Quoted passage>
===============

A not-for-profit consulting company will get a $157,500 contract to find Atlantic City a grocery store, if all goes to plan at Tuesday’s Casino Reinvestment Development Authority board meeting.
Atlantic City in some respects is a poster child for urban food desert: more than a third of the 38,000 residents lives in poverty and there is not a single major supermarket in the city. On the other hand, there are also multiple small stores in many neighborhoods that sell fresh fruit, vegetables and ethnic foods. There is also BOOM Supermarket near the new Stockton University and a small Save-A-Lot that opened in the city’s downtown area in 2012. Still, there is no large supermarket and the city has – at least in the past – had to provide bus services to take residents out to the ACME in Ventnor Plaza.

===============

Data>

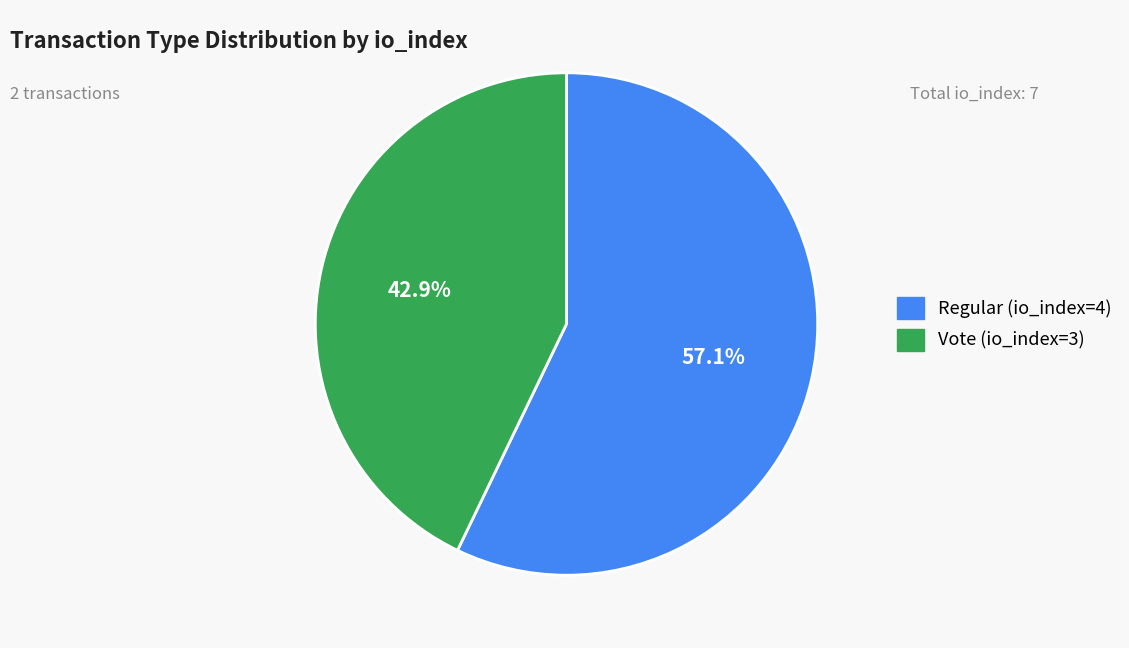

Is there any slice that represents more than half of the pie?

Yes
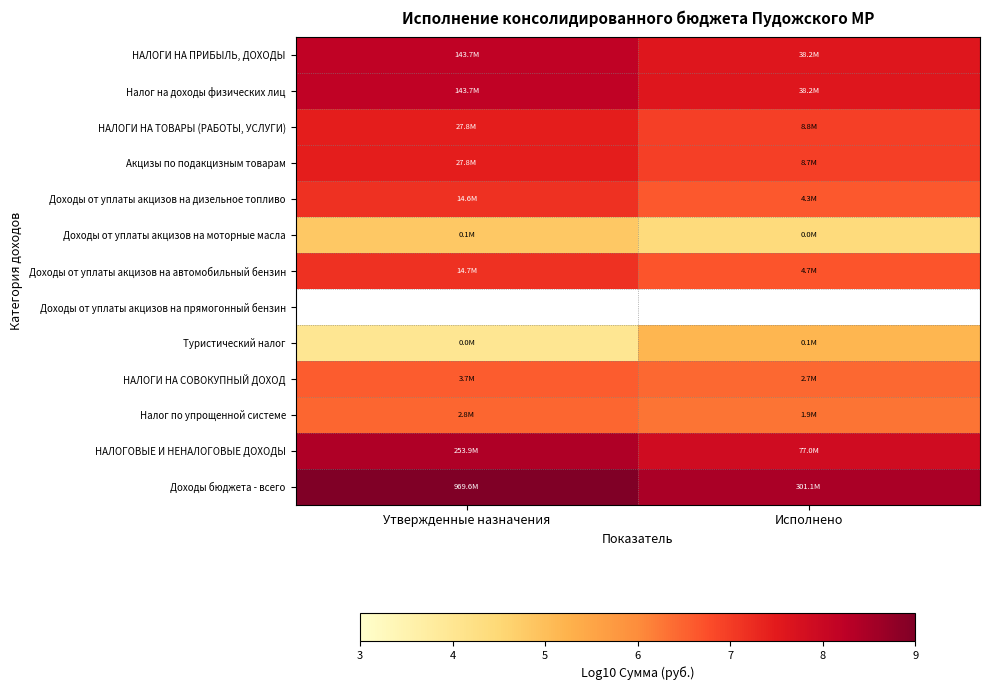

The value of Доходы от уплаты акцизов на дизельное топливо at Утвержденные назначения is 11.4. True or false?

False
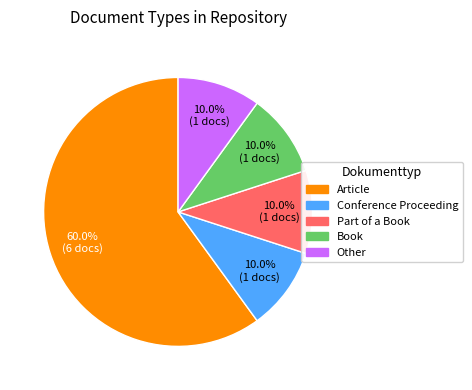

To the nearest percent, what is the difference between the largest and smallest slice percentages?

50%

===============

Exercise tasks>
1. Copy the passage of the Atlantic City grocery article starting at "A not-for-profit consulting" and ending at "Authority board meeting.".
2. Rewrite all the chart entries, replacing "slice" with "wedge" and changing nothing else. Omit the pictures.
The article about Atlantic City and the entries come from unrelated sources.

Answer list>
1.
A not-for-profit consulting company will get a $157,500 contract to find Atlantic City a grocery store, if all goes to plan at Tuesday’s Casino Reinvestment Development Authority board meeting.

2.
Is there any wedge that represents more than half of the pie?

Yes

The value of Доходы от уплаты акцизов на дизельное топливо at Утвержденные назначения is 11.4. True or false?

False

To the nearest percent, what is the difference between the largest and smallest wedge percentages?

50%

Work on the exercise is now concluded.